Classic corner: Even a troubled story has a ‘silver lining’
When Ford decided to celebrate 25 years of tractor production at Basildon, it came up with the idea of creating a ‘Silver Jubilee‘ model.
This, it obviously thought, would be an excellent way by which its customers could join in the happy occasion and share the moment – by buying a special tractor at a not-very-special price.
Unfortunately for Ford, the plan didn’t quite work out as expected; the story of the 7810 ‘Silver Jubilee’ model has become something of a legend in tractor circles. We all know that any good legend should have a certain element of myth and mystery; these, too, feature in the unhappy tale.
It must have been in the late 1980s that the marketing department of Ford Tractors started fretting about the upcoming 25th anniversary and wondering how it could be used to its advantage.
No doubt many ideas were considered and two, at least, seemed to have made it to the short-list. The first was a pewter model to accompany each tractor sold that year.
The second was the creation of a special ‘Silver Jubilee’ edition of the hitherto blameless 7810.

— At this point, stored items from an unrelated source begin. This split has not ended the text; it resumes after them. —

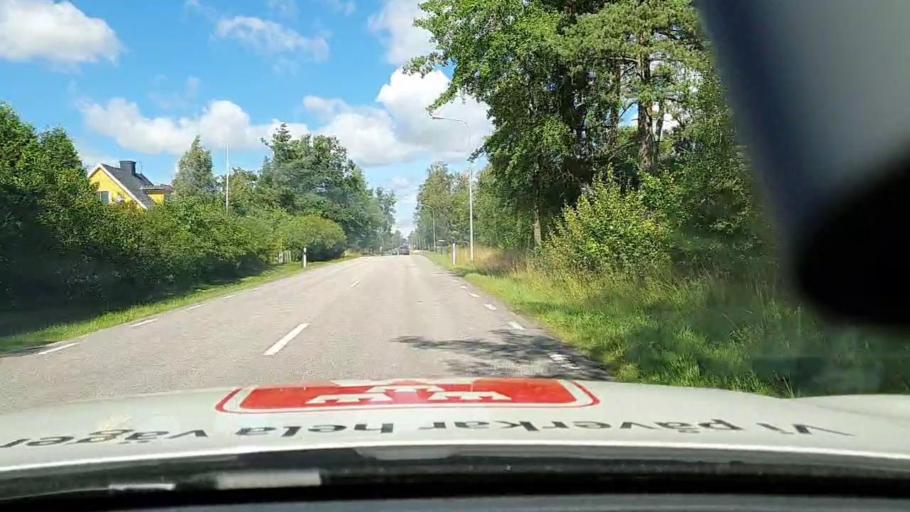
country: SE
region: Vaestra Goetaland
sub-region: Skovde Kommun
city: Stopen
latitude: 58.5604
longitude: 14.0074
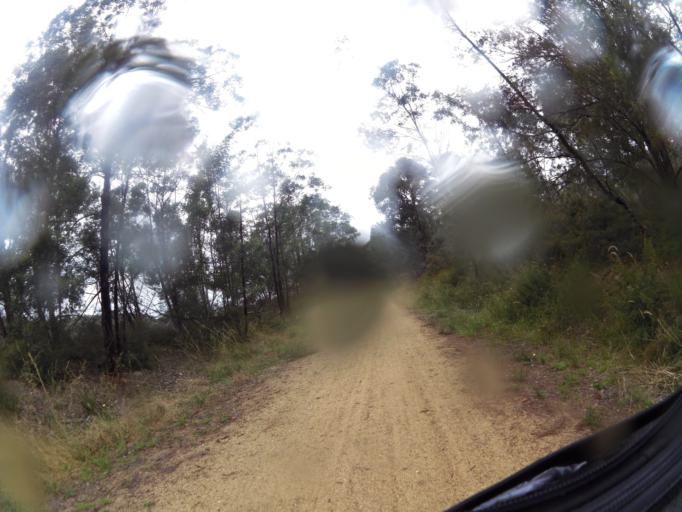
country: AU
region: Victoria
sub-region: East Gippsland
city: Bairnsdale
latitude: -37.7473
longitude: 147.8108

It was home to the same six-cylinder engine as the TW series – from which it produced a modest 100hp (the TWs never offered less than 123hp).
It did, though, have the possibility of a fully-synchronised 16F 8R gearbox, unlike the TWs which remained with ‘crash boxes’ throughout their production run. Options included 4WD, a second set of spool valves, air-conditioning and an assister ram.
All these goodies were to be fitted to the ‘Silver Jubilee’ edition of this already relatively expensive (mid-range) tractor.
The engine and transmission would remain blue. All in all, it was to be an exceptional tractor; each UK dealer was to be offered just one to sell into its area – at the full list price. What could possibly go wrong?
Quite a lot in fact. Ford’s ‘semi official’ explanation was that it was too well appointed for customers in the west of Britain, where smaller stock farms predominated. Yet, these tractors were also slow to move in the east.
Ford may have been well respected and popular, but not to the extent that farmers were willing to pay over-the-odds for a tractor that was over-specified for their needs, even if it was Basildon’s 25th birthday.
Quite what happened next is certainly the stuff of mystery and quite a few myths. It is generally believed that many were ‘taken back’ to be repainted in standard Ford blue, although it is unlikely to have happened at the factory. Other rumours suggest that some were stripped of their optional extras and sold on as ‘standard’ models at a lower price.
There are also tales of quiet shipments to the continent – the Netherlands in particular.
Such a method of disposal would certainly account for the many different stories surrounding their fate. In any case, Ford would hardly want them parked up at Basildon.
It was probably inevitable that, after such a shaky start, they are now highly-prized collector’s items, and rather rare to boot.
To come across a brace of these tractors in Ireland is a notable occurrence, so all credit to Jimmy Cotter (pictured below) of Co. Waterford for getting a pair together and sharing them with enthusiasts at rallies throughout the country.
The first to come his way was an excellent ‘nut and bolt’ restoration that has won many prizes at various events, including ‘Best Overall Tractor’ at Malvern in 2007.
At that time, its rebuild had just been finished by PJ Savage of Cork, who eventually sold it to Jimmy in 2013. It is now maintained in excellent order and even has the original accompanying pewter model and certificate of authenticity, which adds greatly to the overall appeal.
It is a complete example, with all the appropriate extras – as noted above. It would have been a dream tractor in the late 1980s (depending on your allegiance, of course) and would still pass muster as such for many today.
The second example (pictured below) has obviously led a harder working life; yet, it is still in reasonably sound condition. It is certainly not in any immediate need of restoration, despite its regular use on a beet harvester near Cashel, Co. Tipperary.
Compared to the first tractor, it is missing front mudguards and the second set of spool valves.
The front wheels are slightly taller as well, which is something of a puzzle, as that would require a different reduction gear in the transmission. Yet the paintwork appears genuine, so there is no reason to doubt its authenticity.
There was a time in the vintage and classic world when any vehicle with a patch of rust or leaky seal would be deemed to be in immediate need of restoration. Thankfully, such an undiscerning attitude no longer applies.
Many collectors now prefer to ‘preserve’ the original machine as much as possible.
Here, we have both sides of the argument on display and, since Jimmy often shows the two together, we can all get the chance to compare – and decide for ourselves which is the most appropriate.